→ HOW TO COMPLETE THIS TASK
Among the lines below, restate word for word only those from the line with "En tal el médico aplicará técnicas de" through the line with "kukurydzy, które są", with both end lines kept.

→ EXERCISE MATERIAL
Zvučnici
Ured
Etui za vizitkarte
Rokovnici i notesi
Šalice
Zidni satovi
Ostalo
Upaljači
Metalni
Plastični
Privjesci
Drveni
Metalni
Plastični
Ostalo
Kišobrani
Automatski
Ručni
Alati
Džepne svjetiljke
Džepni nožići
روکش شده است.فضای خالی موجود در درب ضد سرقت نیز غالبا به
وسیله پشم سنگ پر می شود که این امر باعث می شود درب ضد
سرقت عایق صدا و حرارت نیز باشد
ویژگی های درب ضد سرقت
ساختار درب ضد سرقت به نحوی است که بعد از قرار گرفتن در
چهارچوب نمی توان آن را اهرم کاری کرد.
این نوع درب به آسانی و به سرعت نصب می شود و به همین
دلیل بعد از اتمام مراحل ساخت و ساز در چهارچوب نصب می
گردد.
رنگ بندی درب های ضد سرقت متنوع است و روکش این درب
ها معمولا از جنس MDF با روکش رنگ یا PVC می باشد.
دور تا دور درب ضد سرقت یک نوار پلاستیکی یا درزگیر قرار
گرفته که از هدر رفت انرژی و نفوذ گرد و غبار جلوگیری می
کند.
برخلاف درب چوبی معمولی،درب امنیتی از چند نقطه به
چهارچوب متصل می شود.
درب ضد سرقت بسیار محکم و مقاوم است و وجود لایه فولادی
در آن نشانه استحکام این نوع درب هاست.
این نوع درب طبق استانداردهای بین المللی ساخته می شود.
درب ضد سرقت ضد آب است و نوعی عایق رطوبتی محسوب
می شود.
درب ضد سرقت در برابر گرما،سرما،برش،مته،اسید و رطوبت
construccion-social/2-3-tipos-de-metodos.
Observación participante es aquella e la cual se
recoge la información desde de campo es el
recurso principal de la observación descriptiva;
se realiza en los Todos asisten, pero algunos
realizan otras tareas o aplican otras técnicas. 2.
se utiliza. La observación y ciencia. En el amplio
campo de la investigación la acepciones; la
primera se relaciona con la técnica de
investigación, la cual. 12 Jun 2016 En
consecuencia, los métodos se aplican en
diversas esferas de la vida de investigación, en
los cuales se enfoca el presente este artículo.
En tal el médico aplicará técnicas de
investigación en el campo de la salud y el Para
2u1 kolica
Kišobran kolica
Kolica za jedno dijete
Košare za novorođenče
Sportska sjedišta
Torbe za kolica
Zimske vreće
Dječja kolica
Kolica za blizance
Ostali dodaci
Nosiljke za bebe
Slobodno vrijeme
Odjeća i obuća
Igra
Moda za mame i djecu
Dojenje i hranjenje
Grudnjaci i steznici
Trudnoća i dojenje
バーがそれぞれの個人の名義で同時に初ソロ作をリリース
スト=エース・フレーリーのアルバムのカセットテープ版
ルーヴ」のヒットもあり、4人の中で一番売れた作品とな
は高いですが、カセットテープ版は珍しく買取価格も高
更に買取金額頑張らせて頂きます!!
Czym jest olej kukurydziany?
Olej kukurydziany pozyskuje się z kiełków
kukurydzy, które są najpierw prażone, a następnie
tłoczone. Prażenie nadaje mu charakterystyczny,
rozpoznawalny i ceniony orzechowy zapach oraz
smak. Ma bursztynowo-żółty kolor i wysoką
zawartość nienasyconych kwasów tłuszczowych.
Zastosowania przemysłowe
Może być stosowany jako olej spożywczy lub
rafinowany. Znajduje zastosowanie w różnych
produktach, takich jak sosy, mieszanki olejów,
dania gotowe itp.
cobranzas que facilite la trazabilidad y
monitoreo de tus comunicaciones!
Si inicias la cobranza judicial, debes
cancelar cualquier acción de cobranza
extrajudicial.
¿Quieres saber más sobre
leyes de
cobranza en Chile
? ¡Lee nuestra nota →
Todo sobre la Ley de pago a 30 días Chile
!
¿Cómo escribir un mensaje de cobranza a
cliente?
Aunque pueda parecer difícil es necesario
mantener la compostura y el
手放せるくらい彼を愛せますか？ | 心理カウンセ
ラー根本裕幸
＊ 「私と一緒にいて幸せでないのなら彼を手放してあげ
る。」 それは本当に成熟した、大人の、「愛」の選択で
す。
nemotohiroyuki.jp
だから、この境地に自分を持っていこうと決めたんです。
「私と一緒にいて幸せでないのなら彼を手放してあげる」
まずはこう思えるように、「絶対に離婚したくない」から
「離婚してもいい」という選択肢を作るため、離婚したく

→ WRITTEN SOLUTION
En tal el médico aplicará técnicas de
investigación en el campo de la salud y el Para
2u1 kolica
Kišobran kolica
Kolica za jedno dijete
Košare za novorođenče
Sportska sjedišta
Torbe za kolica
Zimske vreće
Dječja kolica
Kolica za blizance
Ostali dodaci
Nosiljke za bebe
Slobodno vrijeme
Odjeća i obuća
Igra
Moda za mame i djecu
Dojenje i hranjenje
Grudnjaci i steznici
Trudnoća i dojenje
バーがそれぞれの個人の名義で同時に初ソロ作をリリース
スト=エース・フレーリーのアルバムのカセットテープ版
ルーヴ」のヒットもあり、4人の中で一番売れた作品とな
は高いですが、カセットテープ版は珍しく買取価格も高
更に買取金額頑張らせて頂きます!!
Czym jest olej kukurydziany?
Olej kukurydziany pozyskuje się z kiełków
kukurydzy, które są najpierw prażone, a następnie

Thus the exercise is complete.